O vírus que ataca o câncer é um vírus herpes simplex oncolítico (oHSV), que é o mesmo tipo de vírus usado em uma terapia aprovada para o tratamento de melanoma metastático. Ao contrário de outros oHSV clínicos, esta terapia inclui o gene ICP34.5, que é frequentemente excluído dos oHSV clínicos porque causa doenças humanas em formas não modificadas do vírus. No entanto, os investigadores levantaram a hipótese de que este gene pode ser necessário para desencadear uma resposta pró-inflamatória robusta necessária para atacar o tumor. Portanto, eles desenvolveram uma versão do oHSV1 que contém o gene ICP34.5, mas também é geneticamente “programado” para não atacar células cerebrais saudáveis.
No geral, o ensaio demonstrou a segurança do CAN-3110 em 41 pacientes com gliomas de alto grau, incluindo 32 com GBM recorrente. Os eventos adversos mais graves foram convulsões em dois participantes. Notavelmente, os participantes do GBM que tinham anticorpos pré-existentes contra o vírus HSV1 (66% dos pacientes) tiveram uma sobrevida global média de 14,2 meses. Em pacientes com anticorpos pré-existentes, os pesquisadores observaram marcadores de diversas alterações no microambiente tumoral associadas à ativação imunológica.
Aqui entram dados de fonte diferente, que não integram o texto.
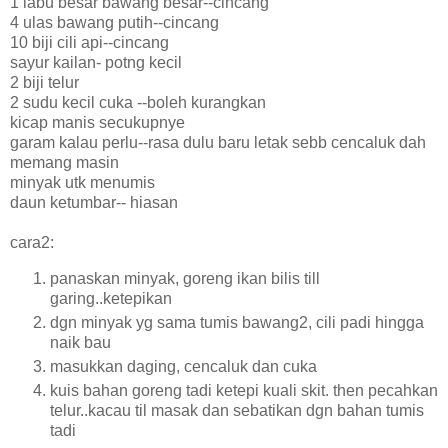
1 labu besar bawang besar--cincang
4 ulas bawang putih--cincang
10 biji cili api--cincang
sayur kailan- potng kecil
2 biji telur
2 sudu kecil cuka --boleh kurangkan
kicap manis secukupnye
garam kalau perlu--rasa dulu baru letak sebb cencaluk dah
memang masin
minyak utk menumis
daun ketumbar-- hiasan
cara2:
panaskan minyak, goreng ikan bilis till
garing..ketepikan
dgn minyak yg sama tumis bawang2, cili padi hingga
naik bau
masukkan daging, cencaluk dan cuka
kuis bahan goreng tadi ketepi kuali skit. then pecahkan
telur..kacau til masak dan sebatikan dgn bahan tumis
tadi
Eles levantam a hipótese de que a presença de anticorpos contra HSV1 resultou em uma rápida resposta imunológica ao vírus, o que trouxe mais células imunológicas para o tumor e aumentou os níveis de inflamação no microambiente tumoral.
Após o tratamento com CAN-3110, os investigadores também observaram um aumento na diversidade do repertório de células T, sugerindo que o vírus induz uma ampla resposta imunitária, talvez eliminando células tumorais, resultando na libertação de antigénios cancerígenos. Estas alterações imunológicas após o tratamento também demonstraram estar associadas a uma melhor sobrevivência.
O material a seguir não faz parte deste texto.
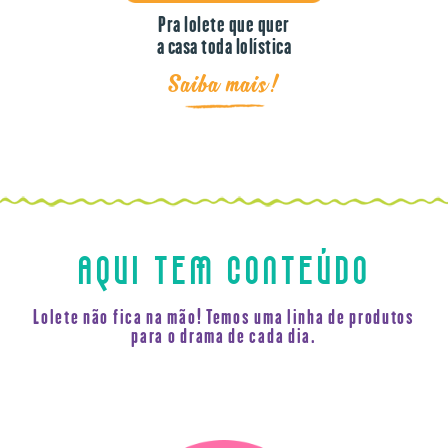
Pra lolete que quer
a casa toda lolística
Saiba mais!
AQUI TEM CONTEÚDO
Lolete não fica na mão! Temos uma linha de produtos
para o drama de cada dia.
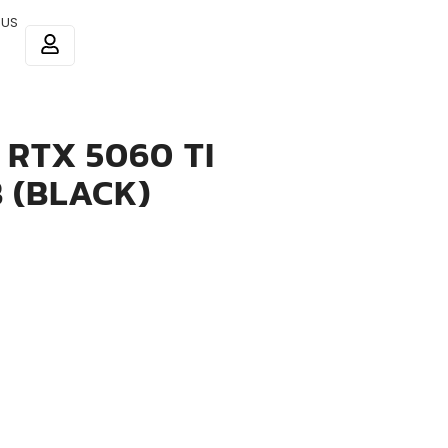
 US
RTX 5060 TI
 (BLACK)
Estudos como este mostram a promessa da terapia genética para o tratamento de doenças intratáveis. O Instituto de Terapia Genética e Celular do Mass General Brigham está ajudando a traduzir as descobertas científicas feitas por pesquisadores em ensaios clínicos pioneiros em humanos e, em última análise, em tratamentos que mudam a vida dos pacientes. A abordagem multidisciplinar do Instituto o diferencia de outros na área, ajudando os pesquisadores a avançar rapidamente em novas terapias e a expandir os limites tecnológicos e clínicos desta nova fronteira.
No futuro, os investigadores planeiam concluir estudos prospectivos para investigar mais aprofundadamente a eficácia do vírus oncolítico em pacientes que têm ou não anticorpos contra o HSV1. Tendo demonstrado a segurança de uma injeção viral, eles estão testando a segurança e eficácia de até seis injeções durante quatro meses, o que, assim como múltiplas rodadas de vacinação, pode aumentar a eficácia da terapia. O novo ensaio de seis injeções é financiado pela Break Através Câncer.
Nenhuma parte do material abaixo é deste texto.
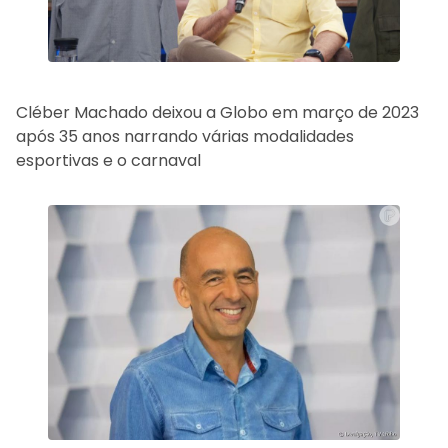
Cléber Machado deixou a Globo em março de 2023
após 35 anos narrando várias modalidades
esportivas e o carnaval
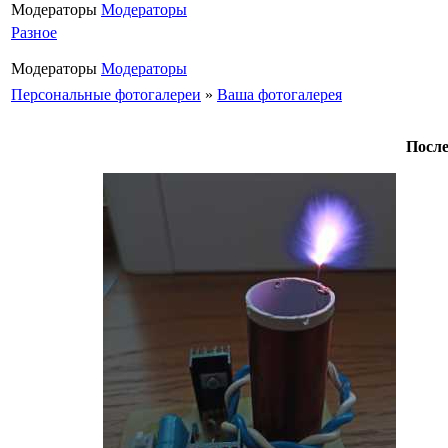
Модераторы
Модераторы
Разное
Модераторы
Модераторы
Персональные фотогалереи
»
Ваша фотогалерея
После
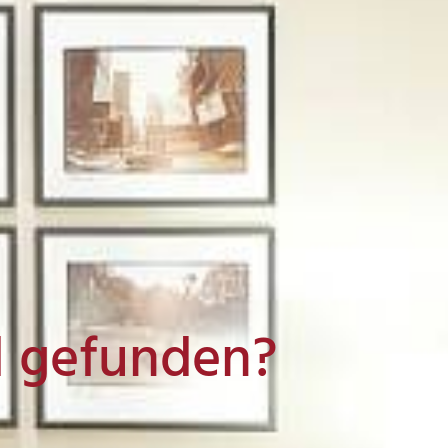
l gefunden?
“Quase nenhuma imunoterapia para GBM foi capaz de aumentar a infiltração imunológica nesses tumores, mas o vírus aqui estudado provocou uma resposta imune muito reativa com infiltração de células T que matam tumores”, disse Chiocca. “Isso é difícil de fazer com o GBM, por isso as nossas descobertas são entusiasmantes e dão-nos esperança para os nossos próximos passos.”